This was a difficult task, purely from the point of view of having too much choice. I thought of walking through a wood, admiring the trees all around me, or a walk by the ocean; to sit and listen to the call of seagulls overhead. Maybe I should choose Paris, with its beautiful streets and wonderful language. I was at work when I first read the task, so longed to be outside on such a sunny day. However, it wasn’t until the evening that I decided on a place, so here goes …
It’s always an early start. Well, early for me anyway. I almost missed the train once, but only once. With luck my brother Raymond has already nabbed a couple of seats as he gets on before me. We settle in for the almost two-hour journey, past a forest, a port, suburbs and countryside on our way to London.

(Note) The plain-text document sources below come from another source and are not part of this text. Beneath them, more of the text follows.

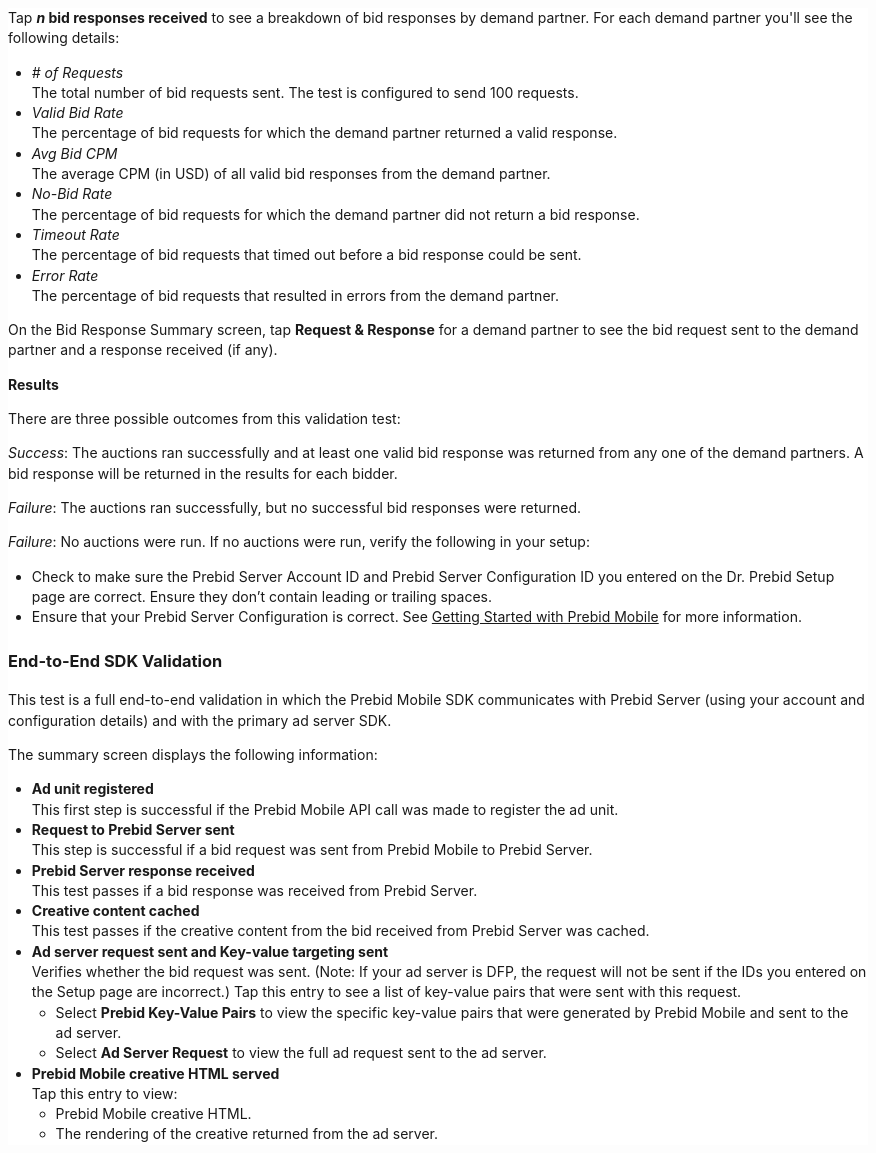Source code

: Tap **_n_ bid responses received** to see a breakdown of bid responses by demand partner. For each demand partner you'll see the following details:
-	*# of Requests*  
  The total number of bid requests sent. The test is configured to send 100 requests.
-	*Valid Bid Rate*  
  The percentage of bid requests for which the demand partner returned a valid response.
-	*Avg Bid CPM*  
  The average CPM (in USD) of all valid bid responses from the demand partner.
-	*No-Bid Rate*  
  The percentage of bid requests for which the demand partner did not return a bid response.
-	*Timeout Rate*  
  The percentage of bid requests that timed out before a bid response could be sent.
-	*Error Rate*  
  The percentage of bid requests that resulted in errors from the demand partner.

On the Bid Response Summary screen, tap **Request & Response** for a demand partner to see the bid request sent to the demand partner and a response received (if any).

**Results**

There are three possible outcomes from this validation test:

*Success*: The auctions ran successfully and at least one valid bid response was returned from any one of the demand partners. A bid response will be returned in the results for each bidder.

*Failure*: The auctions ran successfully, but no successful bid responses were returned.

*Failure*: No auctions were run. If no auctions were run, verify the following in your setup:
  - Check to make sure the Prebid Server Account ID and Prebid Server Configuration ID you entered on the Dr. Prebid Setup page are correct. Ensure they don’t contain leading or trailing spaces.
  - Ensure that your Prebid Server Configuration is correct. See [Getting Started with Prebid Mobile]({{site.github.url}}/prebid-mobile/prebid-mobile-pbs.html#configure-prebid-server) for more information.

### End-to-End SDK Validation

This test is a full end-to-end validation in which the Prebid Mobile SDK communicates with Prebid Server (using your account and configuration details) and with the primary ad server SDK.

The summary screen displays the following information:

-	**Ad unit registered**  
  This first step is successful if the Prebid Mobile API call was made to register the ad unit.
-	**Request to Prebid Server sent**  
  This step is successful if a bid request was sent from Prebid Mobile to Prebid Server.
-	**Prebid Server response received**  
  This test passes if a bid response was received from Prebid Server.
-	**Creative content cached**  
  This test passes if the creative content from the bid received from Prebid Server was cached.
-	**Ad server request sent and Key-value targeting sent**  
  Verifies whether the bid request was sent. (Note: If your ad server is DFP, the request will not be sent if the IDs you entered on the Setup page are incorrect.) Tap this entry to see a list of key-value pairs that were sent with this request.
    - Select **Prebid Key-Value Pairs** to view the specific key-value pairs that were generated by Prebid Mobile and sent to the ad server.
    - Select **Ad Server Request** to view the full ad request sent to the ad server.
-	**Prebid Mobile creative HTML served**  
  Tap this entry to view:
    - Prebid Mobile creative HTML.
    - The rendering of the creative returned from the ad server.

Waterloo greets us with all its energy and eager passengers waiting for their platform to be announced, then the rush, like a flock of birds, suddenly changing course in synch, to get the best seat.
Our first stop is always a coffee and pastry, which we consume as we walk out of the station and head towards the welcoming sight of The Thames and Big Ben. Crowds are usually beginning to build at the foot of the London Eye as Raymond and I stroll along the banks of the river, observing the tourists, street performers and busy commuters. We however, do not have to rush. We are chilling, having left all our daily concerns back home, we just admire the view, listen to the sounds of Big Ben’s chimes, the trains trundling across a bridge overhead and fast feet tapping on concrete.
At this point, if we don’t already have a plan, then our discussion turns to where shall we go? We have a whole city to explore in which there’s always something we have yet to discover. Often though, especially but not exclusively, on good weather days, we just walk around and enjoy the vibrant life all around us. The last time we went to London though it poured with rain all day, putting an obvious dampener on our strolling schedule. There is nothing like London though for its sheer variety of life, culture and food. Every time I go, I think I’ve had my city-fix for a while, until it starts to tug at my feet again, and urge me onto a train.